§ PROBLEM TO SOLVE: Each word in the data below should be copied exactly; the images should not.

Data excerpts:
┏━━

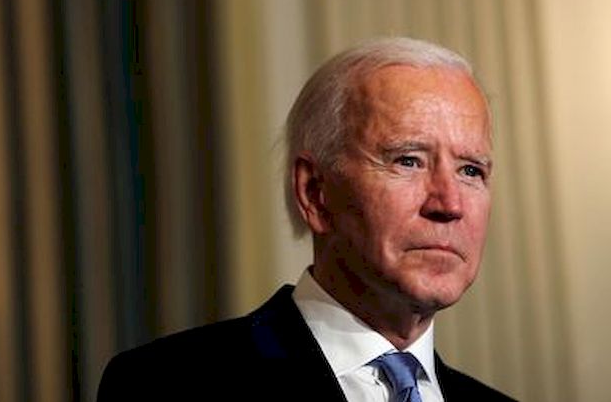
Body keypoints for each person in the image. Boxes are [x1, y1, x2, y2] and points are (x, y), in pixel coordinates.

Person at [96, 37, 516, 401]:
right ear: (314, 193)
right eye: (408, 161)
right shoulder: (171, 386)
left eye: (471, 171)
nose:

┗━━

§ THE ANSWER:
Body keypoints for each person in the image. Boxes are [x1, y1, x2, y2] and points are (x, y), in pixel coordinates.

Person at [96, 37, 516, 401]:
right ear: (314, 193)
right eye: (408, 161)
right shoulder: (171, 386)
left eye: (471, 171)
nose:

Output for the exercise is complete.